• _REQUIRED WORK_: Reproduce the data word for word, starting at the line that contains "scientific name: Toxicodendron radicans" and ending with the last line of the data, both included.

• _DATA EXTRACT_:
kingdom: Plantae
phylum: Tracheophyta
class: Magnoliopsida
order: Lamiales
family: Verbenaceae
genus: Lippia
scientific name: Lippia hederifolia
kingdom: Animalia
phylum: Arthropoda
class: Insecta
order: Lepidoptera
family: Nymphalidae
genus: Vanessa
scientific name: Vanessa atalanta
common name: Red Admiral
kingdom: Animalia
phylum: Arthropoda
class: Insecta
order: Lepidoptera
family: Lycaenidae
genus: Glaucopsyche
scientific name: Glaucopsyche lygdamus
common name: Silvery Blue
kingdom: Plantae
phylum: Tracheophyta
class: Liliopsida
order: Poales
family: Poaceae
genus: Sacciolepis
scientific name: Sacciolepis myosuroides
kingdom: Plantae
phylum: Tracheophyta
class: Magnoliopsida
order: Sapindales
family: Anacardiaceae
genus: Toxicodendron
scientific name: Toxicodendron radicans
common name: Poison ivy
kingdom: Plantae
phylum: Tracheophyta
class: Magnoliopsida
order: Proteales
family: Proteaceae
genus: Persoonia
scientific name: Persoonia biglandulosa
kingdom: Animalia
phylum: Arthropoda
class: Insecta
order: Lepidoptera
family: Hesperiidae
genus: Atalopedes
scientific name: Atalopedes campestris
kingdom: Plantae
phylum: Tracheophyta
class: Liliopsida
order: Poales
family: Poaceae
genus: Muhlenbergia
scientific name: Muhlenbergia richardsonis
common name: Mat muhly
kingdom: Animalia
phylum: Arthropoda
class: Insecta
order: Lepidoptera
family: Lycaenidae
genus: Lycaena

• _FULL ANSWER_:
scientific name: Toxicodendron radicans
common name: Poison ivy
kingdom: Plantae
phylum: Tracheophyta
class: Magnoliopsida
order: Proteales
family: Proteaceae
genus: Persoonia
scientific name: Persoonia biglandulosa
kingdom: Animalia
phylum: Arthropoda
class: Insecta
order: Lepidoptera
family: Hesperiidae
genus: Atalopedes
scientific name: Atalopedes campestris
kingdom: Plantae
phylum: Tracheophyta
class: Liliopsida
order: Poales
family: Poaceae
genus: Muhlenbergia
scientific name: Muhlenbergia richardsonis
common name: Mat muhly
kingdom: Animalia
phylum: Arthropoda
class: Insecta
order: Lepidoptera
family: Lycaenidae
genus: Lycaena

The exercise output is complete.